Questor (Cascade) Review | Amstrad Computer User - Everygamegoing

Amstrad Computer User

By Cascade
Amstrad CPC464/664/6128

Published in Amstrad Computer User #25


Cascade is perhaps most famous for its 50 Games cassette, which has been around now since ZX81 days. Now seems a funny time to branch out, but here's the first game I know of from the company that's destined to stand or fall on its own two feet. Or shag pile, as the hero of the piece rides about on an airborne Axminster.

The intrepid turk is on a mission of mercy to rescue the daughter of the Nawab from deep within the Catacombs of Garr wherein she lies imprisoned. And guess what he needs to effect the escape. My goodness, how did you get it? A key. And not just any key (because they are multitudinous) but the Giant Key. Freud, eat your super-id out.

These keys, it is almost redundant to say, lie hidden within the mazey Catacombs of Garr where lesser mortals have long feared to tread.

So what makes you so special? You alone, chuck, have The Power which enables entry, ensures expertise and generally helps you in the quest. It runs out though, especially if you come into contact with. You're ahead of me again. Yes, monsters, nasties, bats, ghouls, snakes, skeletons and Things That Defy Description. So there's no point in describing them.

But there are friendlier things distributed around the place with gay abandon to aid you. Lucky old you. The trick in is to transport the right tool to the right place to remove yet another barrier between you and the Nawab's daughter. There's also the occasional clue in case your Power doesn't crank your cranium into intellectual overdrive. Clues flash.

So if, for example, that evil, leering basilisk has a flashing goblet just the other side of him/her/it you might be able to tie in that rather natty golden grail you passed just a cavern or two back. That's it, the grail blasts the basilisk. Not going too fast for you, am I? Good.

Your threadbare transport can carry a mere three objects at a time so try to remember where this, that or indeed the other was. Always remember - you are all that stands between Garr and the total domination for which he craves. It's a good idea to start out with the Magic Pearls - they're especially good at removing those stubborn, ground-in evil minions.

And when you finally battle through the catacombs there's the Guard and Garr himself to ultimately (them again) dispose of. So be sure that your loins are girded for the battle. On screen you see the portion of the maze you're in at the moment (making a map might be a good idea), yourself, your carpet's contents and the bouncing bogies currently in your airspace. All in Mode 0 Gnomechrome.

The maze itself is satisfyingly sized. There's the chance to get a quick zap in now and again (with the magic dust). So for those without a maze game to their name, cast a carpet over Questor.

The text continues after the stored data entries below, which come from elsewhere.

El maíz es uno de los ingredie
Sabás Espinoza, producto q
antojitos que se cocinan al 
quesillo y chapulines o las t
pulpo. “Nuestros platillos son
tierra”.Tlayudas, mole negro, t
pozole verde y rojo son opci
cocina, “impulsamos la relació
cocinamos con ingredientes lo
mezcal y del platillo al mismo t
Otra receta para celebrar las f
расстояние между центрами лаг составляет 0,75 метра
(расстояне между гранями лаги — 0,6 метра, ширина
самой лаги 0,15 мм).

"Yawn bore, seen it before. Still I'd better play it for a bit. Now what happens if I get that cross over here? Ah and that opens this now if I can avoid that spidery thing. Ahh, it got me."

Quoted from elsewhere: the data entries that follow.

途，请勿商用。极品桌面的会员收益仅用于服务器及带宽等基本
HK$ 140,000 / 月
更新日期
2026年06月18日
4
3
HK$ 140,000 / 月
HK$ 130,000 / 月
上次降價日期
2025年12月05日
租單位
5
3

Questor is oddly addictive. It may be just another Sorcery clone but then look how good the original was. Besides there's nothing wrong with a good clone - ask Alan Sugar. Yup. a jolly prog worth a quick go.


Flying carpets, rescuing princesses - this is the stuff tales should be made of. Flicker-free sprites and lots of palette switching. Cascade may not be offering a free watch with this one (as it does with the 50 games compilation) but it still represents pretty decent value for money.


There comes a time in every reviewer's life when it all gets too much. I've got no doubt that this is a very competent explore-the-maze game, but I've seen an awful lot of competent maze games. There's been a lot of water under the bridge since Jet Set Willy, but to look at this you wouldn't know it.

Still, don't let me put you off. If this is your first maze game, you'll love it . If it's your second, it'll be OK. Otherwise, spend your shekels on a packet of Polos. They'll last longer.